Mammalian hosts differ substantially in their ability to maintain systemic infections with Borrelia pathogens [71]. Competent hosts, such as rodents, can maintain long-lived, chronic infections in their tissues [72, 73]. Incompetent hosts, such as deer, do not develop systemic infections [7476], but such hosts can still develop a strong antibody response to Borrelia pathogens [77, 78]. Whether or not bears are competent hosts for Borrelia pathogens is currently unknown. A study on Lyme disease in the American black bear isolated spirochetes from blood and kidney samples, but no PCR was conducted to confirm pathogen identity [26]. In our study, none of the tissue samples from the 16 bears tested positive for B. burgdorferi s. l. DNA. Consistent with our results, previous studies also have shown that bears develop antibodies against Borrelia pathogens [69, 70]. It is possible that bears, like deer, may act as sentinel hosts for Borrelia pathogens without developing a systemic infection.

Cross-immunity is a potentially confounding factor in any serological survey.
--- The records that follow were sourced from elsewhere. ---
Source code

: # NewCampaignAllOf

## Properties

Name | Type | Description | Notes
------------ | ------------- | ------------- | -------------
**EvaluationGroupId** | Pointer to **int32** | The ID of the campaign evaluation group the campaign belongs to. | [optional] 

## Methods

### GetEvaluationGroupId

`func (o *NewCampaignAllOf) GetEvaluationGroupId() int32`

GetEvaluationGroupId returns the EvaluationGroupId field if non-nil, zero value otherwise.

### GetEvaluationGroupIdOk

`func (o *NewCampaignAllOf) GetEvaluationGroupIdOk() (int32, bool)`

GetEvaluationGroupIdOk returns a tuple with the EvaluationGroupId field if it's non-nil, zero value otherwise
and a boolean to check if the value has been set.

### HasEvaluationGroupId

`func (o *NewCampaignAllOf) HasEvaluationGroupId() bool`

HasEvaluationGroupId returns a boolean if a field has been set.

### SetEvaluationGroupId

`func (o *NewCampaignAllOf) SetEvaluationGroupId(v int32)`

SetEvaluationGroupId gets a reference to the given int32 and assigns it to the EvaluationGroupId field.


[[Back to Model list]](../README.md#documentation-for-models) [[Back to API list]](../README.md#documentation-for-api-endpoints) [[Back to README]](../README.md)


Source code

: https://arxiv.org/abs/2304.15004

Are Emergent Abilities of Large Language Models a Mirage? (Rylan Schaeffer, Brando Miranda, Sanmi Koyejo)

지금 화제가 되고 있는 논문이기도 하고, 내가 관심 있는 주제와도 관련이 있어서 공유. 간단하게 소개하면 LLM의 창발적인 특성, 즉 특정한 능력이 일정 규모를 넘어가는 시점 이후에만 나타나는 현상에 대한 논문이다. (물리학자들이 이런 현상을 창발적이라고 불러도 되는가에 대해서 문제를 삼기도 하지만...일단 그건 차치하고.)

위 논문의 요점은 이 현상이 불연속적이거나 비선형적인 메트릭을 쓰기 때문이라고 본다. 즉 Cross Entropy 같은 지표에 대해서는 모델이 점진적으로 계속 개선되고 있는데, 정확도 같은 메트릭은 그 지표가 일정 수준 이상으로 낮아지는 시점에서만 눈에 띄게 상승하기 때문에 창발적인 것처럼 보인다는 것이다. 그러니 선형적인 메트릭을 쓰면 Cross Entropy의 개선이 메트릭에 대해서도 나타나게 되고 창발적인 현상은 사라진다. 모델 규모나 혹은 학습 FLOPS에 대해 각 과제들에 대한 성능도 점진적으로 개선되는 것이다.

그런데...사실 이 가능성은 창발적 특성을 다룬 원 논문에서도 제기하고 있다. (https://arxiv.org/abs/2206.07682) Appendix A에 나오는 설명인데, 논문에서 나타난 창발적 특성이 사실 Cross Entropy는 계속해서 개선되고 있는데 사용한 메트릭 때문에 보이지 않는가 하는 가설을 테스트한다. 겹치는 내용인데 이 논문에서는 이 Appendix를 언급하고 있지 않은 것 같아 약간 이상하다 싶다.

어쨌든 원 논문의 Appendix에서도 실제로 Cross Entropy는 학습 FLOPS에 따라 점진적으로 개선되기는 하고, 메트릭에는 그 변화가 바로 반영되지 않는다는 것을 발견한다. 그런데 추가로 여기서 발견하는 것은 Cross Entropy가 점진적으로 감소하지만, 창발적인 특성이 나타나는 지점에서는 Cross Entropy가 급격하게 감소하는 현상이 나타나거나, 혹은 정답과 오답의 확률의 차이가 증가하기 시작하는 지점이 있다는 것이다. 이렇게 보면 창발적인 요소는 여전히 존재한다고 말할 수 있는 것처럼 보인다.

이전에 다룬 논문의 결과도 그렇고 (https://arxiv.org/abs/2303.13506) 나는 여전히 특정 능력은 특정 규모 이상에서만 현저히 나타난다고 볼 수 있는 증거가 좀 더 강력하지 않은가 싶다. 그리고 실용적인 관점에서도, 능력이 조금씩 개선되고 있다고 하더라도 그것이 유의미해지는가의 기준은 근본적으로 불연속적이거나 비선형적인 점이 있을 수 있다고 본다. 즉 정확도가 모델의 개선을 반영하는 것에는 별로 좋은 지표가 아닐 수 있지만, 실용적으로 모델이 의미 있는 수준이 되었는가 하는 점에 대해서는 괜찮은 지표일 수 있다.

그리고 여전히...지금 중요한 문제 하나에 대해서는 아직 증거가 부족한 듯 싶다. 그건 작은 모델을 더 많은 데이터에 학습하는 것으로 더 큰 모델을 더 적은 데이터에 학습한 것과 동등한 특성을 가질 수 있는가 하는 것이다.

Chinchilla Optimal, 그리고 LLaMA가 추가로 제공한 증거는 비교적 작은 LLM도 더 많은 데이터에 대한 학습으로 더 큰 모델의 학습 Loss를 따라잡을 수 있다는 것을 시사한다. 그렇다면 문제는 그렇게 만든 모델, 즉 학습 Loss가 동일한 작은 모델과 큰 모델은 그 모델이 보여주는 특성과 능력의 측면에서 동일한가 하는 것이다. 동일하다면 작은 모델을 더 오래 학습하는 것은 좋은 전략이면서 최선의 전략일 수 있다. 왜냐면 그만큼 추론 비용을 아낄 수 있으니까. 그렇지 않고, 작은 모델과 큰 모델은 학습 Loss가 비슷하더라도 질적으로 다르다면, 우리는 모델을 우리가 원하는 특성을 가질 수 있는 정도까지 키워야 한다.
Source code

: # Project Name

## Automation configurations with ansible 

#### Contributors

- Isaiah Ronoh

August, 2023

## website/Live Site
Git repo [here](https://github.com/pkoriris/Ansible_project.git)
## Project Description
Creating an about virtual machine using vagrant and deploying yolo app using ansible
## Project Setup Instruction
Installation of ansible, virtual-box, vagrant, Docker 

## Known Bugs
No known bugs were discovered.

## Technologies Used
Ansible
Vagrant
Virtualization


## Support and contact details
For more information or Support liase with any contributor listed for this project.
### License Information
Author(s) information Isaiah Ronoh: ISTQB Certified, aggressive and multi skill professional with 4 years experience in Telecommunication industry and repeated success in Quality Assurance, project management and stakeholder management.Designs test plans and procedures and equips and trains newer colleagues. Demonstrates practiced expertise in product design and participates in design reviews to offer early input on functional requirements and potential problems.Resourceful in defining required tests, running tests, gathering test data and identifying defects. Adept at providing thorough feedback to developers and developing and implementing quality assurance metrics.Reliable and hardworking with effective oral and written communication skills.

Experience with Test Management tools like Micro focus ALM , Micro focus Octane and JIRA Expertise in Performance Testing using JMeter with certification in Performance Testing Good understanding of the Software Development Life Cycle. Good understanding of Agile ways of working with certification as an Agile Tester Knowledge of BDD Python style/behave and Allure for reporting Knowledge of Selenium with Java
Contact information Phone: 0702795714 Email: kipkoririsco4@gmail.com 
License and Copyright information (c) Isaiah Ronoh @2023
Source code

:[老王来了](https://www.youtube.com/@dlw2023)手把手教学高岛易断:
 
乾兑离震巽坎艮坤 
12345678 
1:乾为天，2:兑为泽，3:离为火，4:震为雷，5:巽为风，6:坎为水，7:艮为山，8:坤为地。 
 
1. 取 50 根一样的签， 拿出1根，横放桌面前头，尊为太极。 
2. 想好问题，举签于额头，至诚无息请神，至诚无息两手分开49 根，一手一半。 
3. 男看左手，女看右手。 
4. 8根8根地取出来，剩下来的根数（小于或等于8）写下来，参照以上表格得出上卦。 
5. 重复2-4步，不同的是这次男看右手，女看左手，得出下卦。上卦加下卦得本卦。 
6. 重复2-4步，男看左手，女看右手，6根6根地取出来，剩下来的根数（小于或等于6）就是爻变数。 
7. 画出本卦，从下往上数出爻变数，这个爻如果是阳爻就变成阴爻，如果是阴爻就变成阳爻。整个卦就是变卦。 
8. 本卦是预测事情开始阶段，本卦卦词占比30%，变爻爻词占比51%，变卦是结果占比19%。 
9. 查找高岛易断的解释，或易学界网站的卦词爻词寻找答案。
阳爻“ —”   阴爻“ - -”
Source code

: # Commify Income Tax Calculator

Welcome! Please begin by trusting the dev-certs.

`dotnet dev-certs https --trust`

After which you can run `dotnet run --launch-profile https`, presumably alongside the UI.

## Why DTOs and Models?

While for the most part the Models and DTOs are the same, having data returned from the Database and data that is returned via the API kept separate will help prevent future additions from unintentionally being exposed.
Antibodies developed against other pathogens could be cross-reactive with the antigens used in our assays. For example, antibodies developed against Treponema sp. in humans can cross-react with the antigens of Borrelia burgdorferi s. l. pathogens [79, 80]. Thus we cannot exclude the possibility that unknown microbial pathogens of the brown bear may have contributed to the background absorbance observed in the serum samples of this study. Future studies should use immunoblotting to further confirm the specificity of the anti-Borrelia IgG antibody response in brown bears and other wild animal populations.

Conclusions

Our long-term serological study of the Scandinavian brown bear provides evidence consistent with the observation that ticks and tick-borne pathogens are expanding their abundance and prevalence, respectively, in northern Europe. Bears in the southern area, where I. ricinus ticks have been reported, had higher values of anti-Borrelia IgG antibodies than bears at the northern area, where I. ricinus ticks are believed to be less common. Over the 18 years of the study, the value of anti-Borrelia IgG antibodies increased in the southern area, but not the northern area. Our study suggests that long-term serological monitoring of large mammals can provide insight into changes in the distribution of ticks and tick-borne diseases, and perhaps the reasons for these changes.